Pour préparer l’échantillon à analyser en résonance magnétique nucléaire, il faut le transférer dans un récipient adéquat. «Habituellement, on utilise des pipettes pour prendre des liquides, mais avec la slime c’est impossible, car cela crée trop de turbulences dans le liquide et les fibres se forment.

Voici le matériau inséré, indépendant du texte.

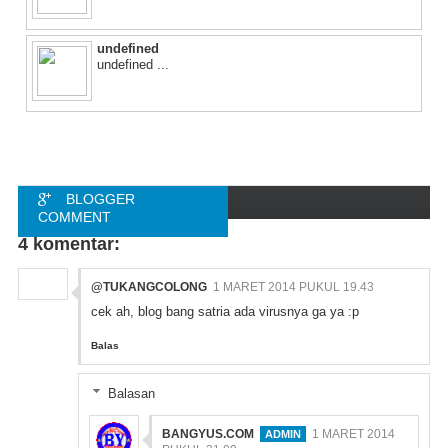
undefined
undefined ...
BLOGGER
COMMENT
4 komentar:
FACEBOOK
COMMENT
@TUKANGCOLONG
1 MARET 2014 PUKUL 19.43
cek ah, blog bang satria ada virusnya ga ya :p
Balas
Balasan
BANGYUS.COM
1 MARET 2014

Il a fallu y aller goutte par goutte à l’aide d’une petite spatule.»

Une architecture moléculaire qui pourrait être utile

Les premières analyses effectuées à l’UQAM par Alexandre Poulhazan avec les spectromètres de masse et les appareils de résonance magnétique nucléaire ont révélé qu’il ne s’agissait pas de phospholipides mais bien de phosphonates, que l’on retrouve surtout chez les animaux marins et rarement chez les animaux terrestres. «Les analyses de vers entiers par résonance magnétique nucléaire et transcriptomique ont d’ailleurs révélé la présence de phosphonates dans différentes parties du corps de l’animal, accréditant la thèse du recyclage de son propre matériau», note le chercheur.

Pour pousser plus loin l’analyse, Alexandre Poulhazan s’est rendu au National High Magnetic Field Laboratory, situé à Tallahassee en Floride. «On a accepté de m’accueillir pour que je puisse utiliser une toute nouvelle sonde de résonance magnétique nucléaire à haute sensibilité qui permet d’analyser les molécules en faible abondance sans être obligé d’utiliser des isotopes de marquage», explique celui qui poursuit actuellement ses études postdoctorales à l’Université de Stanford, en Californie.

Résultat de ces nouvelles analyses: les phosphonates de la slime sont reliés à des sucres, eux-mêmes reliés à des protéines. «La fabrication des phosphonates – du phosphore lié à un atome de carbone – par le ver de velours est une liaison chimique qui lui demande beaucoup d’énergie, constate Isabelle Marcotte. Normalement, on pourrait penser qu’avec l’évolution, l’animal en serait arrivé à synthétiser un groupement chimique qui demande moins d’énergie. Cela indique qu’il y avait un avantage évolutif à continuer de fabriquer des phosphonates, qu’ils sont irremplaçables dans la “recette” de la slime. La suite du projet consiste à découvrir pourquoi.»

Même s’il reste encore d’autres questions de recherche à élucider pour mieux comprendre le rôle des phosphonates, on peut déjà envisager les retombées des travaux menés jusqu’ici, ajoute la professeure. «Cette architecture moléculaire pourrait éventuellement mener à l’élaboration de nouveaux matériaux synthétiques aux propriétés similaires», illustre-t-elle. Une histoire à suivre!